With each day that passes, science is becoming less and less of a monologue delivered to a very specific audience. According to Small (2011), ‘the days of scientists communicating only with each other, in the languages of our individual disciplines, and relying on science journalists to translate for the public, are rapidly coming to an end’. Scientists pride themselves on ‘doing meaningful, cutting-edge research and publishing it in the top-tier journals of [their] field’ (Wilcox 2012). Such publications, however, generally communication science to other scientists and most articles are only available to paying subscribers. Even those that are ‘open access’ are full of jargon, which acts as a language barrier, preventing those who wish to become more scientifically literate from understanding.

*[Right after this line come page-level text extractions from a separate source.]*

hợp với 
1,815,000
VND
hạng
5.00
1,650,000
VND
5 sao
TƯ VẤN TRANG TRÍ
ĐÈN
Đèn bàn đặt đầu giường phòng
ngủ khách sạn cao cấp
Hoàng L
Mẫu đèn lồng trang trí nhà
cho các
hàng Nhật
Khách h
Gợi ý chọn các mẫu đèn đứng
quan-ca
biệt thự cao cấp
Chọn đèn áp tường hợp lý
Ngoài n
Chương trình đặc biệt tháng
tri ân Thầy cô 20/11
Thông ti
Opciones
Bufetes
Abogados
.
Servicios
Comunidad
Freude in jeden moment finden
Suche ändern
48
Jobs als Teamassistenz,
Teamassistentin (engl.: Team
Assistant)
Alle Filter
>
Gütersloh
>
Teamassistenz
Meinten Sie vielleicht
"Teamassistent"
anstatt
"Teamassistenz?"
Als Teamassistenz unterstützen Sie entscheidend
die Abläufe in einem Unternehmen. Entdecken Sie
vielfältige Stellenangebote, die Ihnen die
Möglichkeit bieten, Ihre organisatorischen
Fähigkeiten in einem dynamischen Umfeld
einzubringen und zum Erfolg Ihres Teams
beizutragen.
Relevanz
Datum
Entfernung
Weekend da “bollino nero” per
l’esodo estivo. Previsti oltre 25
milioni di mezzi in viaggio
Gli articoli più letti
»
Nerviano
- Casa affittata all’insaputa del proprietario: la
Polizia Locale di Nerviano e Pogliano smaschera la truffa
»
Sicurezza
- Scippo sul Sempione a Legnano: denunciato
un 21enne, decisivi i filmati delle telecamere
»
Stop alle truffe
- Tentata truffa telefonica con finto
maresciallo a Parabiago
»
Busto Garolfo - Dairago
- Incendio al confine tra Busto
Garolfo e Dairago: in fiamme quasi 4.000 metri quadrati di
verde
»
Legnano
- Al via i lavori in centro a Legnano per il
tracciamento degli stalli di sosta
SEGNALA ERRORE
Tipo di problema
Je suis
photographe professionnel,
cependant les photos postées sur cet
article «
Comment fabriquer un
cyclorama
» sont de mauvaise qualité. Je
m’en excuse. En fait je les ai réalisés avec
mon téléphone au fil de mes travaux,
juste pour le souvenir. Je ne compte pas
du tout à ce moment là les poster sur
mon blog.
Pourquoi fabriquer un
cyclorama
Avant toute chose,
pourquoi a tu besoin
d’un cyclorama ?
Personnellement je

Correspondingly, science has to find its place online and be actively engaged in social media forums – whether it’s critiquing research and discussing findings as per the #arseniclife example or, in the case of climate change, synthesising information and correcting falsehoods. The digital age means that scientists need to be connected with new opportunities to communicate with a wider audience. Sturgis and Allum (2004) suggested that, even though science is generally trusted and accepted, confidence can be lost when it comes to issues such as climate change; additionally, religious beliefs, personal values and the opinions of trusted people all interact with a person’s scientific understanding. ‘By connecting scientists with the rest of the world, social media is the most powerful tool available for us to shift this paradigm [and] it is an integral part of conducting and disseminating science in today’s world’ (Wilcox 2012).